Je m'attendais à ce que l'on me dise qu'il n'y avait rien de spécial à faire. Quelle fut ma déconvenue lorsque j'appris qu'il en coûtait 280 $ par personne simplement pour pouvoir sortir du port de Djibouti en bateau et naviguer dans les eaux djiboutiennes. Et ce n'est pas tout, car il ne suffit pas de payer ce droit à l'état. Encore faut-il faire les démarches par l'intermédiaire d'une agence de voyage agréée qui bien évidemment se sucre au passage. Les contraintes en temps et routes maritimes à suivre sont telles qu'on devient certain que tout ce règlement est fait pour n'avoir aucun bateau de croisière dans les eaux territoriales. Je voulais faire découvrir ce petit joyau à Bernard, mais de telles exigences nous ont complètement découragés.
L'anse de Ghoubbet El Kharab est un concentré de ce que Djibouti a de plus beau à montrer.
Pour y entrer, il faut emprunter une passe minuscule (celle du Nord) au bon moment car le courant peut y atteindre la vitesse ahurissante de 7 à 8 nœuds. Une fois à l'intérieur, les mouillages sont nombreux et le spectacle féerique, avec à l'Ouest le volcan de Guinni Koma et la belle Anse Gabrielle, au Sud l'île du Faré, l'île Parrot et l'Anse d'Al Toubib, sans oublier la Baie du Lac Salé au Nord-Ouest et celle de l'étoile au Nord-Est.
Le Guinni Koma (image CNES)
Et ce n'est pas tout car l'endroit est fréquenté entre décembre et février par des requins-baleines.
Pour ceux qui aiment marcher, cette baie est l'endroit idéal pour rejoindre le Lac Salé ; coup de cœur garanti. Mais bon, Bernard a du se contenter de quelques photos que j'avais faites à l'époque, en venant dans le coin, plus classiquement en voiture.

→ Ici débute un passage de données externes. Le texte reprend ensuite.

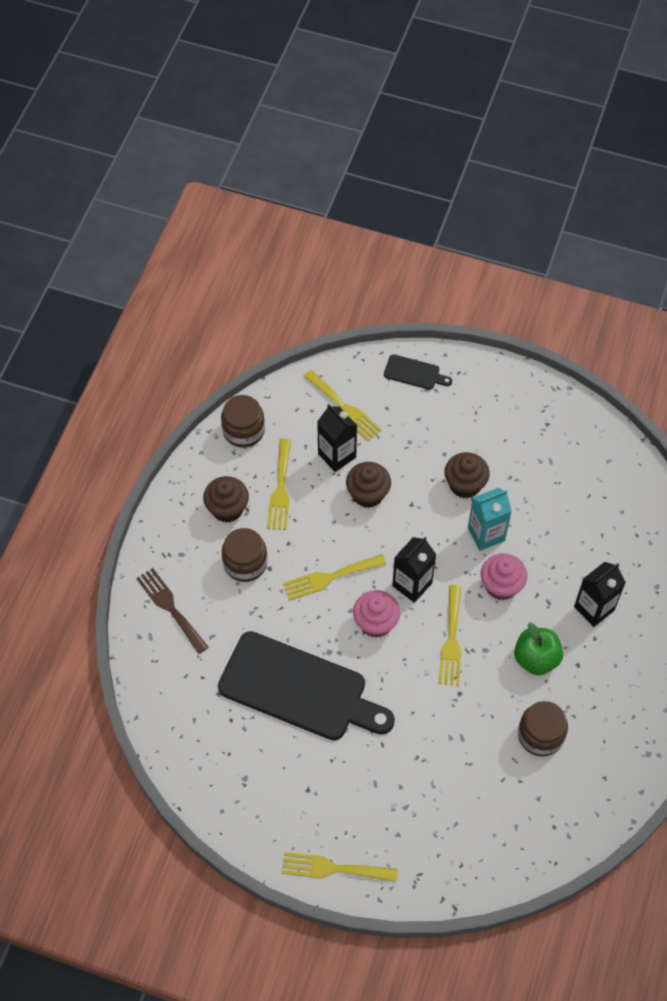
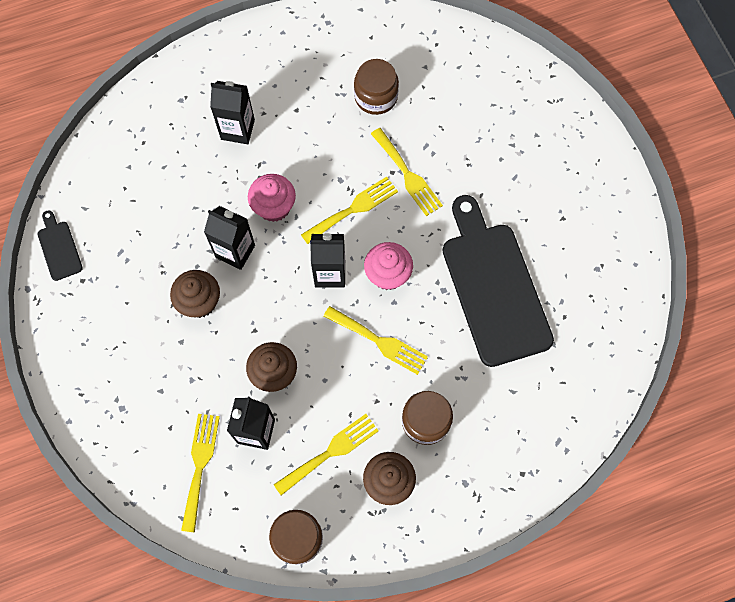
camera: 130 degrees left, 10 degrees up
(170, 607) = (519, 448): brown fork -> none
(333, 868) = (600, 157): yellow fork -> yellow fork (407, 175)
(414, 373) = (111, 432): black cutting board -> black cutting board (59, 248)
(486, 534) = (235, 251): turquoise carton -> black carton
(536, 658) = (316, 140): green apple -> none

D'abord, il faut sortir de Djibouti-ville, mais c'est très facile car on est dans une petite agglomération, et comme toute agglomération africaine, le bidon-ville encercle le centre-ville.

On emprunte alors l'inévitable route qui relie Djibouti à Addis Abeba et qui est l'aorte du territoire, tant les échanges économiques et de population se font sur cet axe dans les deux sens.
Grosse circulation
Le bord de la route est parfois assez impressionnant ...
Les paysages sont souvent presque exclusivement minéraux.
Comme Djibouti est tout petit, on est toujours près d'une frontière (ici celle d'Ethiopie)
Pour rejoindre Le Golfe de Tadjoura et Ghoubbet El Kharab, on peut prendre une route mais il y a aussi plusieurs pistes
La route est parfois occupée par des nuées de singes
Joli mais pas très "amical"
Comme dans la plupart des pays d'Afrique, et encore plus dans la Corne de l'Afrique (Somalie, Ethiopie, Djibouti, Érythrée), presque personne n'a d'autre moyen que de se déplacer à pied.


Et marcher à pied sous un soleil de plomb n'est pas facile même quand les paysage sont grandioses
 Après avoir tourné vers la droite, le paysage change un peu, et l'on commence à pressentir la mer ...
Le Golfe de Tadjoura dans lequel Henry de Monfreid vécut quelques unes de ses plus belles années
Le Ghoubbet El Kharab au premier plan, et le Golfe de Tadjoura en arrière-plan
Le Guinni Koma
Mais quand on est arrivé au Ghoubbet, une surprise nous attend : le Lac Assal.
Son nom nous laisse deviner un peu à quoi nous attendre, mais quand même ...
Voilà où je voulais retourner, et cette fois, à la voile, avec Sabay Dii, mais les autorités maritimes de Djibouti en ont décidé autrement. Dommage !
Dommage qu'une fois de plus, des administrations soient aussi frileuses à ouvrir leur espace maritime aux voiliers de croisières, alors que dans ces contrées, la grande partie des trafics se fait par la terre. Pour excuse, elles pourraient invoquer la piraterie qui existe encore dans la région de la Corne de l'Afrique, notamment dans le Golfe d'Aden, mais cet argument ne tient pas quand on connait la position géographique du Ghoubbet El Kharab, complètement confiné, et où l'on ne peut accéder qu'en passant au milieu d'une armada de bateaux de guerre français, américains, coréens, japonais, chinois, espagnols, italiens, etc.
Les merveilles de Djibouti ne sont visibles que par voie terrestre, et ceci sans aucune contrainte, heureusement.